Still trying to convince yourself that Dollhouse is the smartest, headiest televisual meditation on human identity, power, technology, and gender since Battlestar Galactica went off the air? So is Joss Whedon, judging from this show-offy installment in which dueling storylines echo and collide and Chaucer gets his first co-starring role on Fox prime time.
The episode (written by long-time Whedon associate Tim Minear) opens with a pervy-looking guy adjusting clothes on mannequins. As it turns out, those mannequins are actually real women who, like the inhabitants of the Dollhouse, have no control over their bodies. But unlike Echo and friends, these dolls are not being cared for in a spa-like environment by kindly handlers; they have been kidnapped and paralyzed by a serial killer named Terry. (He's using them to stand in for the female members of his family.) After a silly plot twist involving a car accident, Terry arrives at the Dollhouse in a coma. His uncle Brad (played by Michael Hogan, a.k.a. BSG's Colonel Saul Tighe) is a wealthy Rossum Corporation board member who asks Adele to revive Terry so he can tell them the whereabouts of any surviving victims. Sadly, Hogan's appearance is nothing more than a throw-away cameo. Couldn't the writers at least come up with a joke involving an eye patch?

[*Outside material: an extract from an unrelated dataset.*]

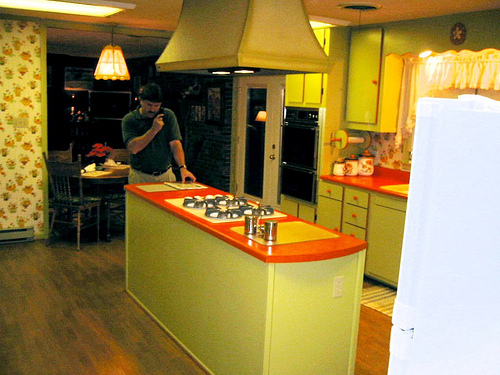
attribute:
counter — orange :
[319, 165, 410, 187]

Maybe they thought the main storyline was funny enough. It revolves around a "brain dump": Rather than wake up the serial killer, Topher transfers his twisted mind into Victor's body in order to access Terry's thoughts while maintaining control over him. But as usual, Topher's plans go awry (that wacky genius!) and Terry/Victor ends up on the loose in Hollywood. This is great for the fabulous Enver Gjokaj, who finally gets a chance to break out of Victor's hunky zombie rut and shine as a Silence of the Lambs–style psycho, prissily complaining that the women he abducts always try to spoil his fun.
And what is Echo doing during all of these Terry/Victor scenes? She is slipping into her Body of the Week: an oversexed, air-headed coed named Kiki who has been hired to seduce a college professor whose idea of foreplay is lecturing on the nature of medieval identity. It does provide an opening for a tasty bit of dialogue (in an episode otherwise pretty bereft of witty banter), in which Kiki complains about the F the teacher has given her: "I figured it was mid-evil lit, not advanced evil. How hard could it be?"
The professor gives Kiki a one-on-one tutorial about the Wife of Bath from Chaucer's The Canterbury Tales, the ancient story of a sexually dominant, self-possessed character who, as the professor describes her, "doesn't allow men to define her." Yes, the irony is deafening: This creepy middle-aged dude is using a meat puppet to fulfill his sexual fantasy, while supposedly teaching her about sexual power via the tale of a heroine who wore out numerous husbands with her voracious desires (all in a series written by middle-aged men who hire nubile young actresses to ... ). The professor is excited by the idea of a sexually overpowering woman using him, but yes, in reality, he holds all the power.
And then there's psycho-killer Terry, so frustrated by his lack of sway over the women in his life that he creates living Barbie dolls to rewrite the power dynamic. The Victor/Terry arc dovetails dramatically with the Echo/Kiki storyline, when Topher realizes that the only way to shut down the serial killer on the prowl is to do a "remote brain wipe." But the attempt to blow Victor's mind somehow turns into Freaky Friday, with Echo now inhabited by Terry, and Victor transformed into the hilariously frisky Kiki. Gjokaj makes a much more convincing Kiki than Dushku. It's delightful to watch him gyrating in a Hollywood club, using Chaucer as a pick-up line: "I laugh when I think how piteously a-night I made them swynke ... how about buying a girl a drink before you swynke?"
No time for swynking now, though! Terry is still on the loose — now in Echo's body — and on his way to finish off his victims, who are still trapped in a warehouse. "We have names. We're human. Not his toys," they explain with embarrassing obviousness, just in case some Kiki-esque idiot has not yet understood the parallels between their situation and the Actives.
Eventually everyone is brought in safely, though it's ever-clearer that Echo has the suckiest job in the world, hosting all of these crazy characters in the living room of her head. We now know definitively that these imprints are leaving trace fragments behind, so it makes us wonder how much control Echo has over her thoughts, and whether Terry is in there somewhere doing yoga with Kiki while Caroline plots an overthrow.
This is a clever (if sometimes clunky) standalone episode. But with the threat of cancellation hanging over the series, it left us itching for more big-picture stuff to push the plot forward. And it dropped in its wake some new questions, like:
If the Dollhouse is such an elite, shadowy organization, how can a college professor afford to rent an Active?
Also, are we supposed to identify with the increasingly icky Paul Ballard, or has he lost his moral compass and permanently wandered into the gray area?
And finally, where the hell are "Dr. Saunders" and Senator Perrin? Eliza Dushku can't do it without you. Really, she can't. Come back Amy Acker and Alexis Denisof, while there's still time!